Escalation di tensione tra Iran e Usa. L’Iran ha avviato l’operazione Soleimani Martire lanciando una pioggia di missili contro due basi Usa in Iraq.
L’attacco è iniziato all’1,20 di notte ora locale (mezzanotte circa in Italia). Questa la risposta all’uccisione del generale Qassem Soleimani a Bagdad, avvenuta venerdì scorso. Teheran ha lanciato i missili di propria produzione Ghiam e Fateh. Il bilancio è di almeno 80 vittime.
Da quanto si apprende, l’attacco più importante sarebbe avvenuto contro la base Ayn al-Asad in Iraq che ospita militari americani. Illeso il personale del contingente militare italiano ad Erbil che si sarebbe radunato in un’area di sicurezza. I militari italiani si sarebbero rifugiati in appositi bunker. Il contingente italiano, che fa parte della coalizione anti Daesh a guida statunitense, si trova a ridosso della zona dell’aeroporto.

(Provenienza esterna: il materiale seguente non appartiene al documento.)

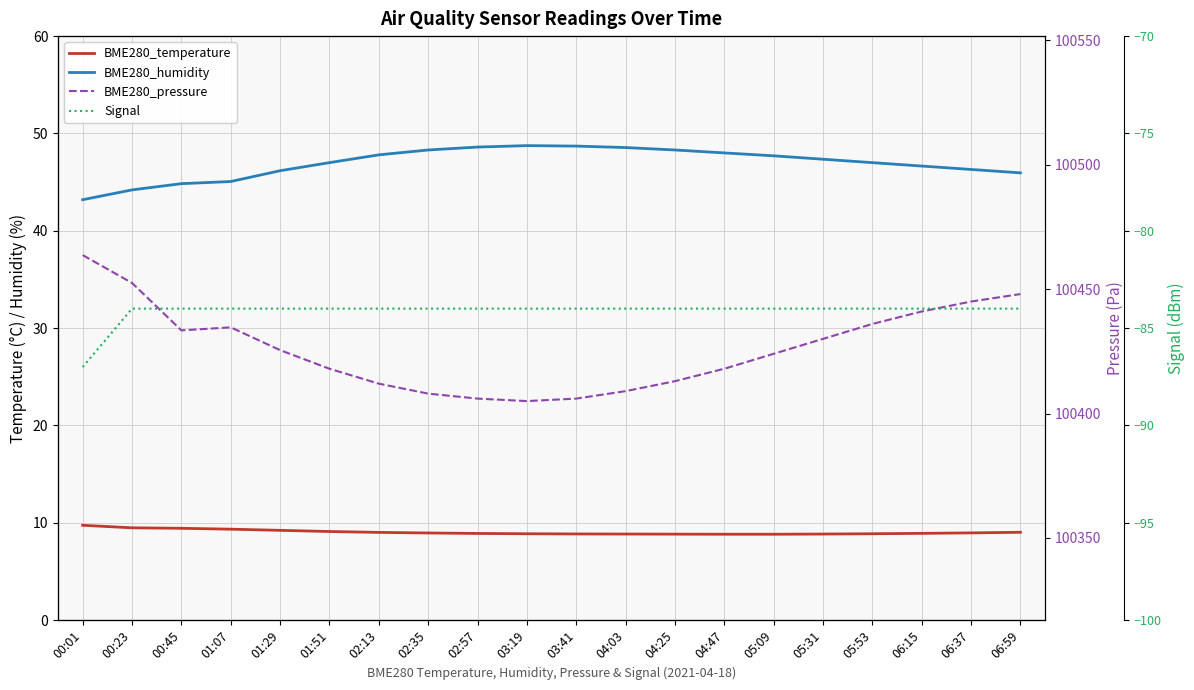

How many data points in Signal are less than -84?

1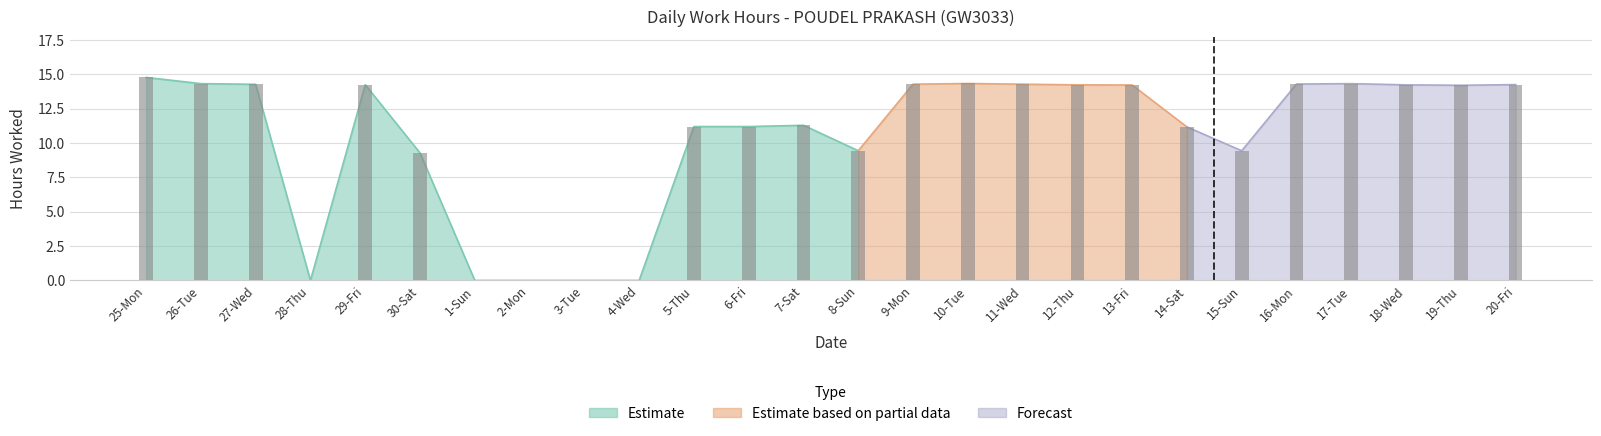

True or false: the data shows 0.0 at 2-Mon.

True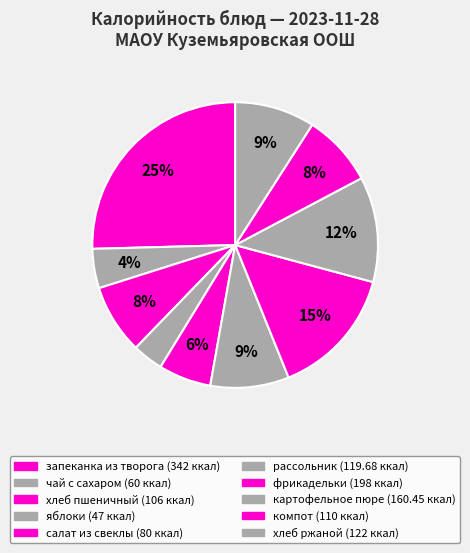

Count the number of slices in the pie.

10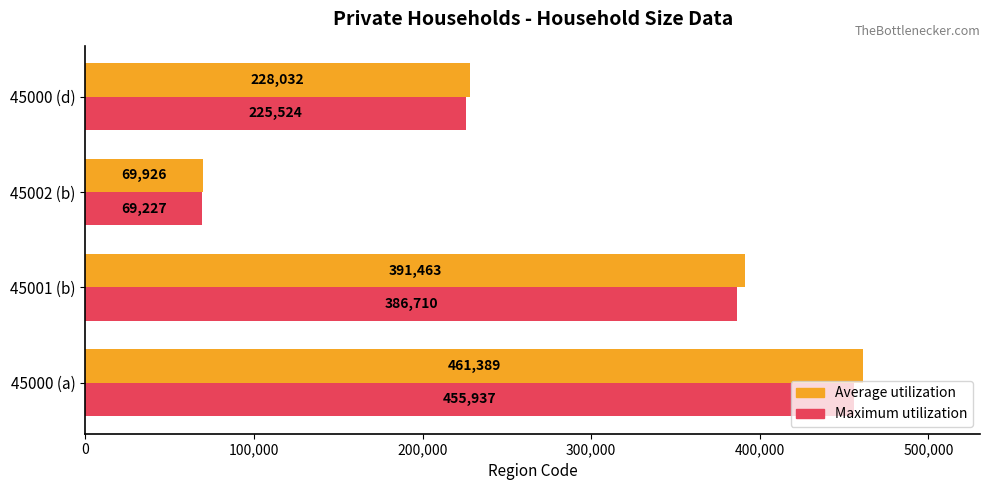

Rank the series by their maximum value, from lowest to highest.

Maximum utilization, Average utilization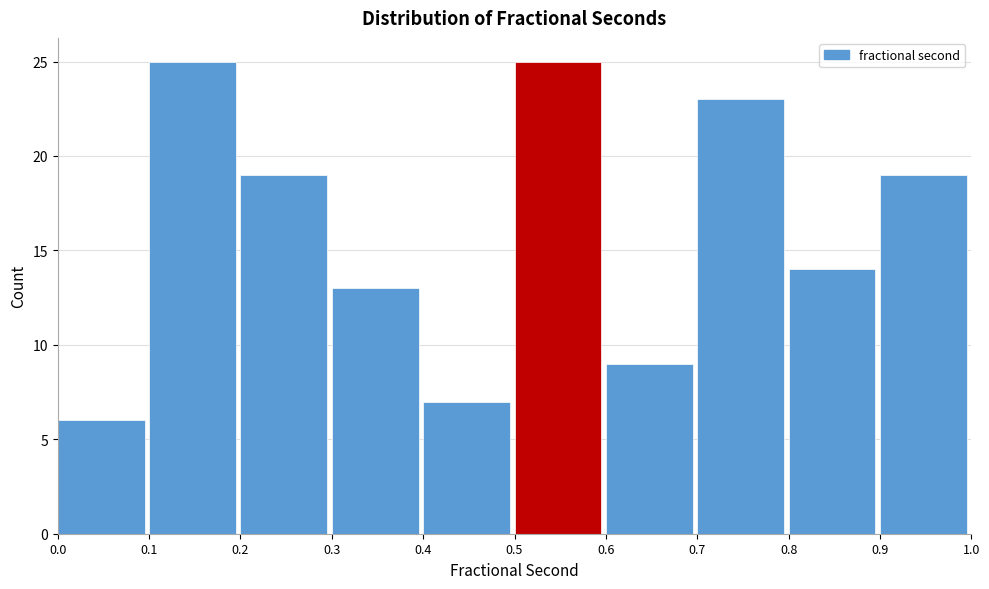

Reading left to right, list every bar in this chart as the range it spans on the x-axis followed by its height. The values are not printed on the chart, so give them approximately, as read against the axis.

0.0 to 0.1: 6
0.1 to 0.2: 25
0.2 to 0.3: 19
0.3 to 0.4: 13
0.4 to 0.5: 7
0.5 to 0.6: 25
0.6 to 0.7: 9
0.7 to 0.8: 23
0.8 to 0.9: 14
0.9 to 1.0: 19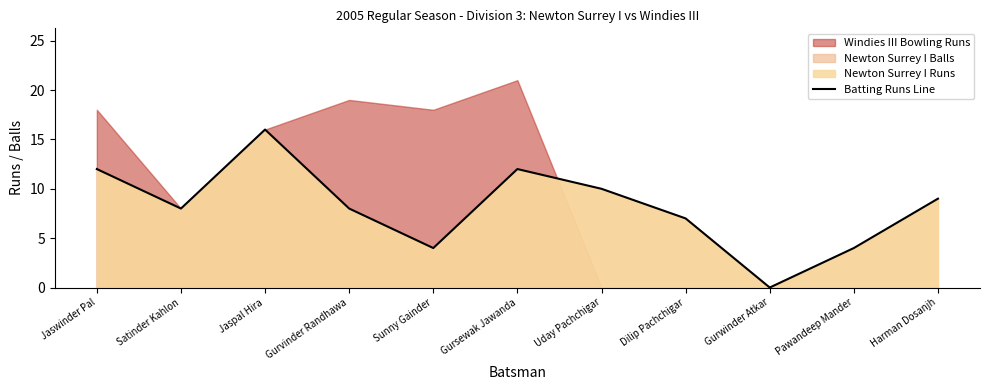

Is it true that the value at Jaswinder Pal is 16?

False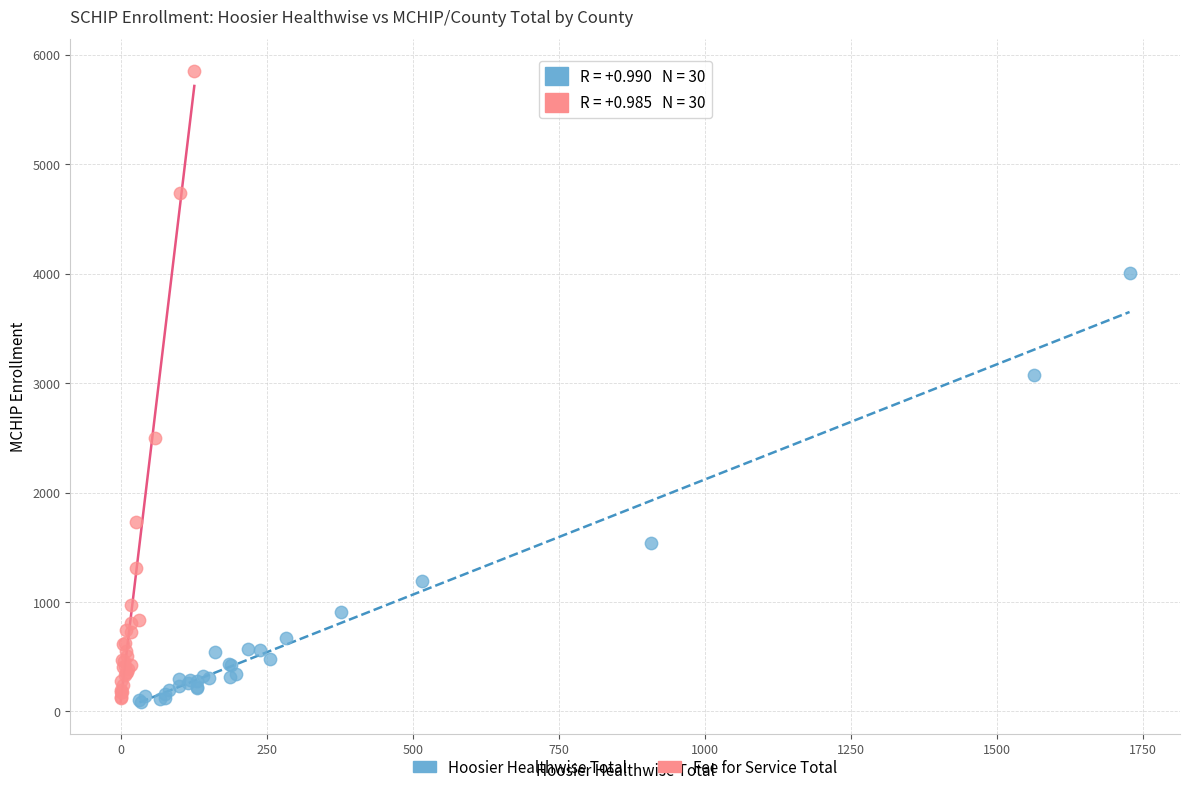

Which series has the widest spread of Y values?

Fee for Service Total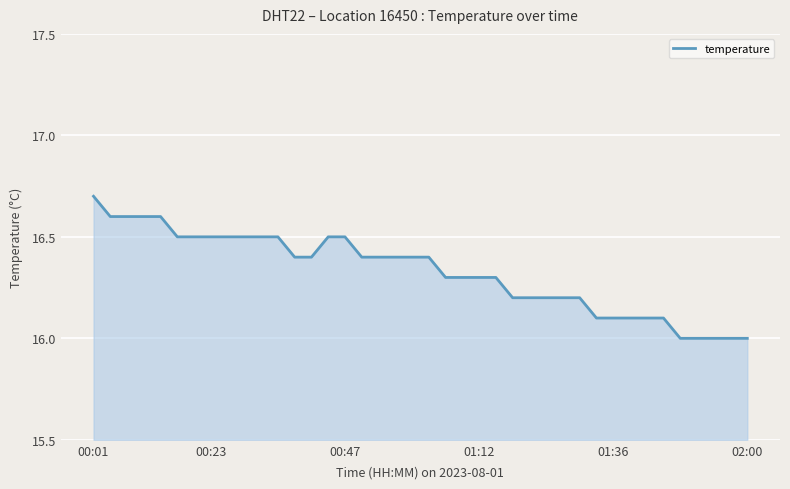

How many categories are shown in the chart?

40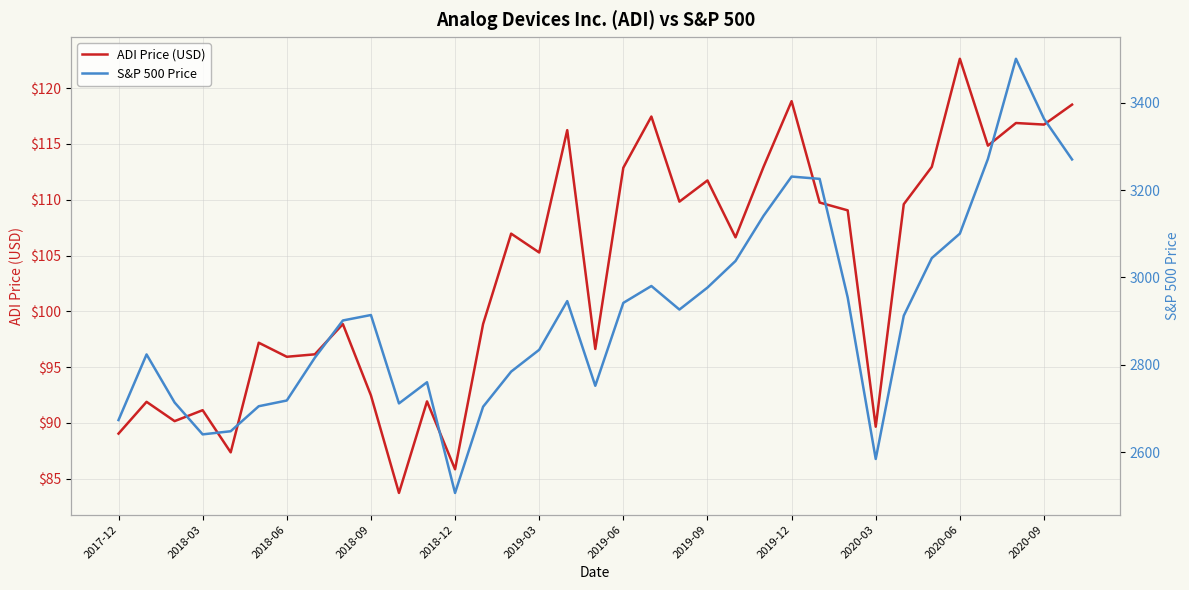

What is the smallest value displayed?

83.7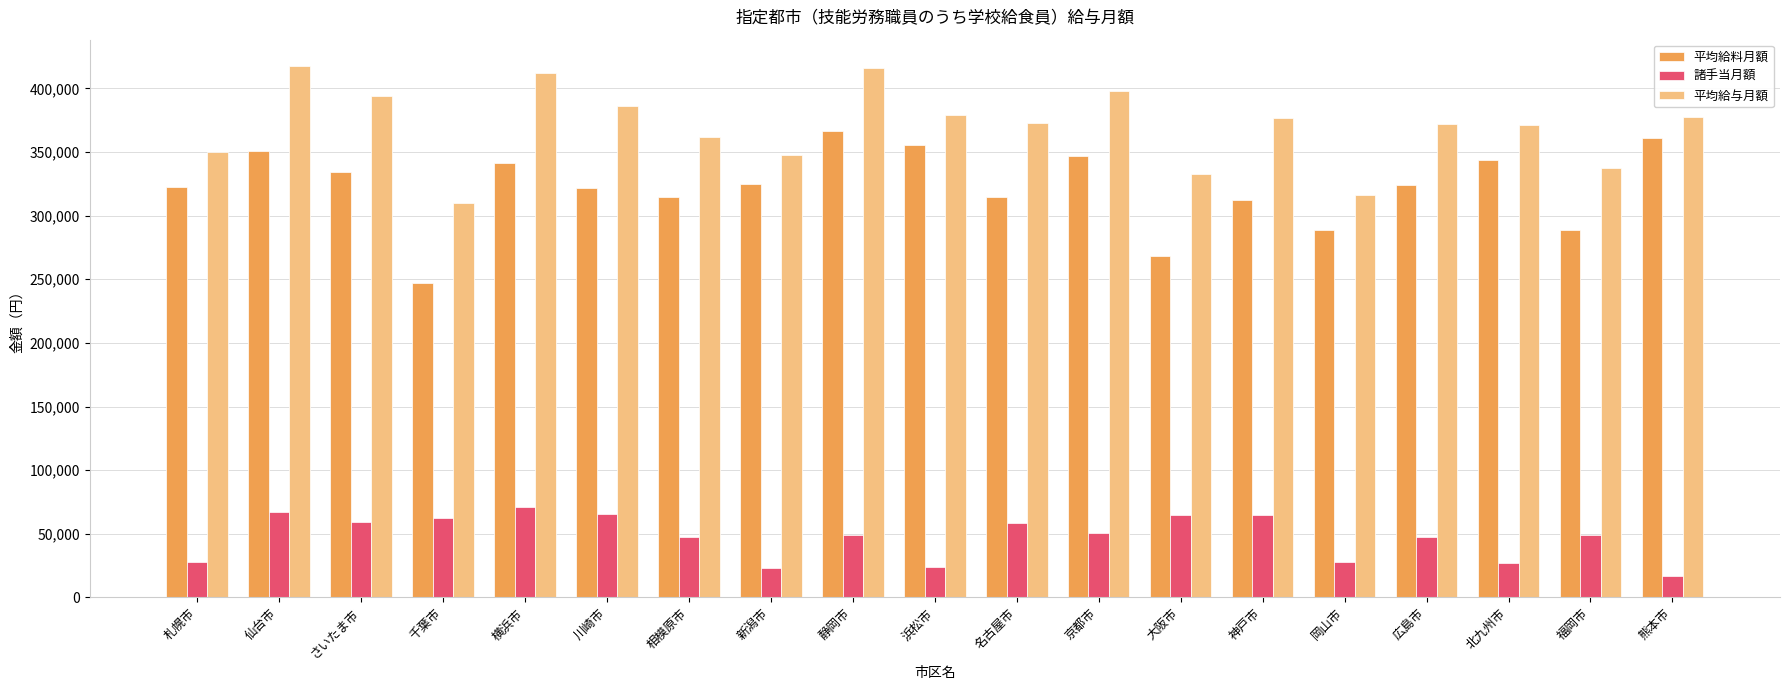

What is the difference between the highest and lowest values at 浜松市?

355300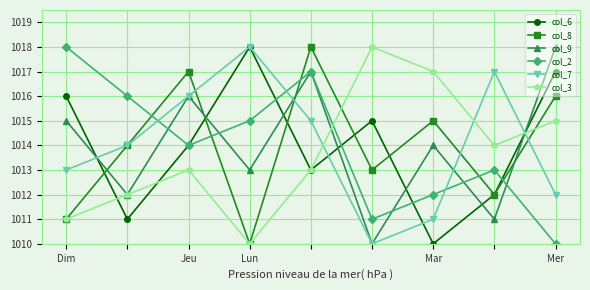

In col_3, how many points are lower than both neighbors (excluding endpoints)?

2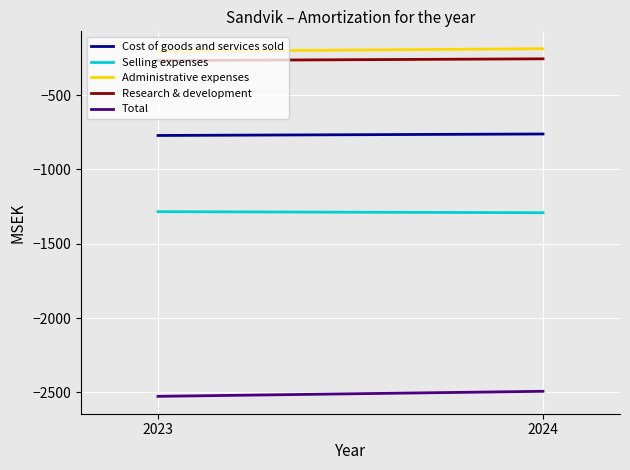

List the labels in order of Administrative expenses value, smallest first.

2023, 2024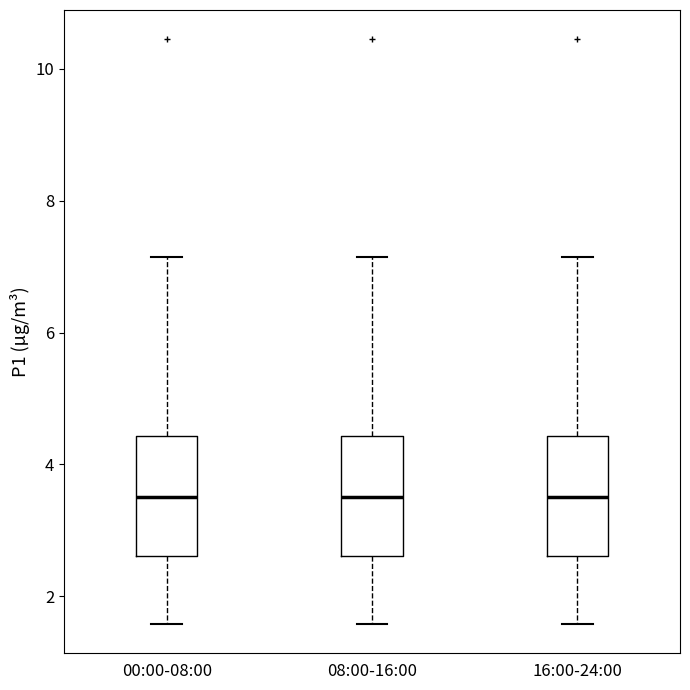

Reading left to right, transcribe this box plot: for each box, give where its median line is, the range the box spans, and where its two whiskers end, as read against the y-axis. The values are not printed on the chart, so give them approximately, as read against the axis.

00:00-08:00: median 3.6, box 2.6 to 4.4, whiskers 1.6 to 7.2
08:00-16:00: median 3.6, box 2.6 to 4.4, whiskers 1.6 to 7.2
16:00-24:00: median 3.6, box 2.6 to 4.4, whiskers 1.6 to 7.2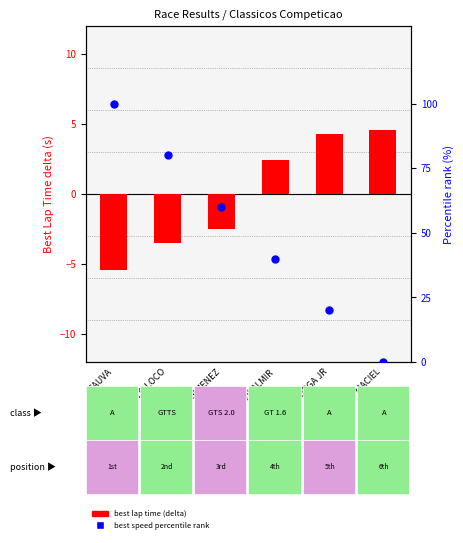

What is the total value across all series at SAUVA?

94.6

Immediata la reazione del presidente degli Stati Uniti Donald Trump. Trump ha riunito il consiglio di sicurezza nazionale per circa due ore. Al momento il capo della Casa Bianca ha escluso vittime americane.
“Va tutto bene – ha twittato Trump nella notte -.Missili lanciati dall’Iran a due basi militari in Iraq. Stiamo facendo una ricognizione dei danni e delle vittime in queste ore. Finora va bene. Abbiamo le truppe più forti e meglio equipaggiate al mondo. Rilascerò una dichiarazione in mattinata”.
Gli Stati Uniti hanno inoltre vietato voli civili su Iraq, Iran, Golfo Persico. Anche le compagnie Air France e Singapore Airlines hanno reso noto di aver deviato tutte le rotte per l’Europa che tradizionalmente attraversano o avvicinano lo spazio aereo dell’Iran.